Il est important que les forces de l’ordre puissent disposer d’une procédure détaillée leur permettant d’intervenir à la vue d’un enfant exploité ou se trouvant dans un endroit où il ne devrait pas être.
Depuis le soulèvement populaire de 2011, il y a de cela une dizaine d’années, la Tunisie n’a cessé de s’embourber dans des crises politiques, économiques et sociales. C’est certainement ce dernier aspect de la crise qui inquiète le plus. Si les choses deviennent de plus en plus difficiles pour les classes moyennes, que dire alors des plus démunis, de ceux qui, à l’ère prérévolutionnaire, souffraient déjà ? Dans cette catégorie oubliée par les pouvoirs publics, occupés par la maîtrise des chiffres au détriment de l’individu, les enfants sont les plus à plaindre. Laissés pour compte, les « enfants de la rue » pullulent, alors que le seul endroit où ils ne devraient pas être, c’est justement la rue. A 6, 7 ou même 15 ans, c’est sur les bancs de l’école que nous devrions les trouver.
Pourtant, plusieurs d’entre eux échappent à tout contrôle et échappent aux radars de l’Etat. Nous les retrouvons dans les réseaux de la mendicité ou dans un sombre atelier de mécanique où ils sont affectés à des travaux incompatibles avec leurs morphologies et qui ralentissent leur croissance.
Il y a quelques jours, j’ai pu croiser un groupe d’enfants âgés entre 14 et 16 ans, et avec eux, un jeune enfant de moins de dix. Ses jambes étaient comme déformées et il marchait difficilement, mais tenait une cigarette et fumait comme un pro. En m’approchant du plus âgé pour lui demander de ne pas le laisser fumer ainsi, croyant naïvement qu’il venait tout juste d’apprendre cette mauvaise habitude, il m’interrompt avec un sourire en coin. « Tu vois l’état de ses jambes ? », « Eh bien c’est à cause de la colle qu’il sniffe, alors ne me parle pas de cigarette ! ». Sa réponse était suffisante pour me dissuader d’aller plus loin dans la discussion.
Seconde rencontre, celle avec un enfant de 8 ans traînant aux alentours de la gare ferroviaire de Tunis, vendant des chewing-gums et portant un cartable plus grand que lui, dans lequel il mettait sa marchandise.
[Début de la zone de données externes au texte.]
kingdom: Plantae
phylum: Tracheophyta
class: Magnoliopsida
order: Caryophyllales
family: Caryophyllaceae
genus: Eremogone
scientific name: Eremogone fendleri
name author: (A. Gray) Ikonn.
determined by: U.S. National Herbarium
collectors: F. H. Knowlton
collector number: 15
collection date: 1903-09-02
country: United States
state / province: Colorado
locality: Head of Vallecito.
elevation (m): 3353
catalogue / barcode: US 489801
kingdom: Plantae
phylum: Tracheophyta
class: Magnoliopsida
Il était là, probablement en pause, regardant dans le vide, les yeux rêveurs.
Lorsque je me suis approché de lui, à cinquante centimètres pour en acheter un paquet, il s’est tourné vers moi et d’un geste mécanique, il a mis ses mains devant son visage pour se protéger, en fermant les yeux. Cet épisode m’a énormément frappé, car il traduit cette peur permanente dans laquelle vivent ces enfants, contraints, malgré eux, à faire face à une société qui finalement ne les voit plus, ou en tout cas, ne voit plus en eux des enfants.
Je crois qu’il est aujourd’hui temps de remettre nos enfants au cœur des politiques publiques. Assez de sacrifier des générations à l’autel d’une démocratie balbutiante. Il est grand temps de lancer une campagne nationale, en coordination entre le ministère de la Femme, de la Famille, et des Seniors, et le ministère de l’Intérieur. La vue d’un enfant dans la rue pendant les heures de cours ou travaillant dans un atelier ne doit plus être une scène anodine. Il est important que les forces de l’ordre puissent disposer d’une procédure détaillée leur permettant d’intervenir à la vue d’un enfant exploité ou se trouvant dans un endroit où il ne devrait pas être.
Albert Camus écrivait un jour que : «Ce n’est pas la souffrance de l’enfant qui est révoltante en elle-même, mais le fait que cette souffrance ne soit pas justifiée. La souffrance use l’espoir et la foi ».